Note that all of these colouring interpolations set their own new colour regardless of the previous settings. Interpolating {UN} resets the terminal to its default foreground rendering. UN is automatically appended at the end of strings produced by the colouring methods rd()..cy(). Be careful to always close with one of these, or explicit {UN}. Otherwise all the following output will continue with the last selected colour foreground rendering!

Example from tests/tests.rs:

println!("Memsearch for {BL}{midval}{UN}, found at: {}", 
    vm.memsearch(midval)
    .map_or_else(||"None".rd(),|x| x.gr())
);

memsearch returns Option(None), when midval is not found in vm.
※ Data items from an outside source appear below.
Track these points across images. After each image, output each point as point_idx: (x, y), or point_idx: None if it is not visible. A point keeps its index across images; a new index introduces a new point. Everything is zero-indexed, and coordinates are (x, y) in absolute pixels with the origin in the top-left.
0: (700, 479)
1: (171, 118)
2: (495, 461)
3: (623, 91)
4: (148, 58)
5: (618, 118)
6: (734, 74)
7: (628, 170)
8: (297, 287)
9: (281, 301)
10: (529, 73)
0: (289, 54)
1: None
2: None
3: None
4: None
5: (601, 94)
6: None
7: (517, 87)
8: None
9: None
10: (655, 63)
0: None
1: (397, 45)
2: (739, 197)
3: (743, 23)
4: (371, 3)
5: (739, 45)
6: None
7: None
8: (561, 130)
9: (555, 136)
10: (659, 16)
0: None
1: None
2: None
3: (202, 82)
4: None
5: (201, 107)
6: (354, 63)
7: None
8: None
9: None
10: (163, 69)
Here, None will be printed in red, while any found item will be printed in green. Since x has been 'stringified' by .gr(), both closures return the same types, as required by map_or_else.

Struct and Utility Functions

use indxvec::{MinMax,here};

• pub struct Minmax holds minimum and maximum values of a Vec and their indices.
• here!() is a macro giving the filename, line number and function name of the place from where it was invoked. It can be interpolated into any error/tracing messages and reports.

Release Notes (Latest First)

Version 1.5.0 Bumped up version because of some minor breaking changes.

Version 1.4.16 Added: biggest_k to complement smallest_k. Returns BinaryHeap<Reverse<&T>> of k biggest items.

Version 1.4.15 Tuples with items of different types now also print.

Version 1.4.14 Pruning: removed max_1_min_k and max_2_min_k, specific to medians, to medians crate code.

Version 1.4.13 Added to trait Printing the capability to print pairs &(T,T) and triples &(T,T,T), to avoid reliance on Debug mode in common situations (passing simple uniform tuple results).

Version 1.4.11 - Added to Vecops smallest_k method, similar to smallest_k_heap, except it avoids unnecessary copying (is suitable for complex types T). It returns just the final Vec of k smallest items. Also added max_1_min_k and max_2_min_k, to be used in crate medians. The point of these methods is that they find these values in the most efficient manner, using BinaryHeap. Added here because there may be also other uses for them. Typically picking a group to qualify to 'the final' and some overall winners.

Version 1.4.10 - Added method
smallest_k_heap(self, k: usize) -> BinaryHeap<T>
to Vecops. It efficiently returns max heap of k smallest items.

Version 1.4.9 - Breaking change of hash sort methods. They now require a closure quantify for converting any user type T to f64 (it defines how to build an f64 sort key from any type). This makes prerequisite for sorth explicit and gives more power to the user. It is no longer necessary to implement From trait for every such user type and its methods of quantification, of which there could be many. It is not reasonable to expect the users to have to do that. This new capability is demonstrated at the beginning of test text() (fast sorting of words by their length with a simple closure).

Version 1.4.8 - Added trait Binarysearch with two convenient and safer wrapper methods for the previously introduced methods in Search. Now using RangeInclusive<T> for safe input range.

Version 1.4.7 - General tidying up, mostly just of the documentation.

Version 1.4.6 - Added function search_all which is a kind of easier wrapper for binary_all, without the need to specify the sort order.

Version 1.4.5 - Improved binary_all usage. Added solve to trait Search for solving equations (with guaranteed convergence, unlike secant methods). Added demonstration to tests.rs.

Version 1.4.4 - No change to functionality. Added fully automated github action testing, outputs can be found by clicking the test badge at the top of this document.

Version 1.4.3 - Updated dev dependency ran. Added github action.

Version 1.4.2 - Introduced automatic sort order detection in binary_all, thus allowing more code simplification in methods binsearch and binsearch_indexed that depend on it.

Version 1.4.1 - Rewritten binsearch and binsearch_indexed from trait Vecops as encapsulations of the general purpose binary_all from trait Sort. Reduced the code size.

Version 1.4.0 - Introduced new trait Search: impl<T> Search<T> for Range<T>. The search algorithms can now be applied in 'builder style chained API's', filtering the ranges.